Flutwelle schluckt Brautpaar
Zwerge, Feen und Co.: Die WOCHE stellt in einer fünfteiligen Serie "Sagen aus dem Lavanttal" vor.
LAVANTTAL. In der neuen WOCHE-Serie "Sagen aus dem Lavanttal" entführt uns der Schriftsteller Wilhelm Kuehs in die magische Welt der Feen, Geister, Könige und Perchten. Zum Auftakt erfahren Sie, liebe WOCHE-Leser, wie das Lavanttal entstanden ist.
Schätze aus alten Tagen
Noch heute kann man in der Nähe der Burgruine Reisberg auf etwa achthundert Meter Seehöhe versteinerte Muscheln und Meeresschnecken finden. Ein mächtiger See muss einst das Lavanttal bedeckt haben.
Heirat verbindet eben
Vom Reisberg bis hinüber zur Burg Hardneidstein muss sich das Wasser ausgedehnt haben.

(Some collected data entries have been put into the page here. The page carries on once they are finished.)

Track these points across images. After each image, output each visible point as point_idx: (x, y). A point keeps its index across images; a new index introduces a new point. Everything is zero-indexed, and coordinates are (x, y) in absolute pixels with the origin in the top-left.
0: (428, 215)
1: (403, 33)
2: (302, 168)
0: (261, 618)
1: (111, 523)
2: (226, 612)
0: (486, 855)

Hier wie dort lebte ein altes und ehrwürdiges Rittergeschlecht. Seit Jahrhunderten schätze man einander, und jetzt wollte man die freundschaftlichen Bande durch die Heirat des jungen Burggrafen von Reisberg mit der einzigen Tochter des Ritters Hartneidstein festigen. Am Tag nach der Hochzeit lag der See still und friedlich da. Die Morgensonne zeichnete goldene Flecken auf die Wellen, und das junge Paar wurde von den Eltern hinunter zur Anlagestelle begleitet.
Himmel verfinstert sich
Mit kräftigen Ruderschlägen trieb der junge Burggraf den Kahn durch das Wasser. Seine Frau lachte, als sie sah, wie er sich ins Zeug legte, aber dann bemerkte sie die dunklen Wolken über der Saualpe. "Da zieht ein Gewitter auf", sagte sie. "Ein ganz fürchterliches Gewitter." "Bis das losgeht, sind wir schon lange zu Hause", antwortete der Burggraf und ruderte schneller. Kaum hatte er das gesagt, verdunkelte sich der Himmel, erste Tropfen fielen, und der Sturm peitschte den See. Der Regen fiel immer dichter, schon verschwand das Ufer im Regenschleier, und die Wellen warfen das Boot hin und her. Nur mit Mühe hielten sich der Graf und seine junge Frau fest, doch nicht lange, und das Boot schlingerte, lief voll Wasser und ging unter.
Das Wasser abgelassen
Von Kummer und Zorn getrieben, befahlen die beiden Burgherren, dass der See verschwinden müsse. Am südlichen Ende, dort wo heute Lavamünd liegt, brach man durch die Felswand. Die Leichen des Brautpaares fand man auf einem Hügel. Eng umschlungen lagen sie da, kaum von Schlamm und Algen bedeckt. Auf diesem Hügel baute man eine Kirche und gründete das Benediktinerkloster St. Paul. Die Stelle, an der das Brautpaar gefunden wurde, kann man heute noch sehen. Der Paulusbrunnen im Klosterhof markiert diesen Ort.
ZUR SACHE:
Die Sage "Die Entstehung des Lavanttals" stammt aus dem neuen Buch "Kärntner Sagen" von Wilhelm Kuehs. Die Illustrationen hat der Tiroler Jakob Kirchmayr beigesteuert.
Die knapp 200 Seiten starke Sammlung von neu erzählten Kärntner Sagen des Lavanttaler Schriftstellers ist im Tyrolia-Verlag erschienen.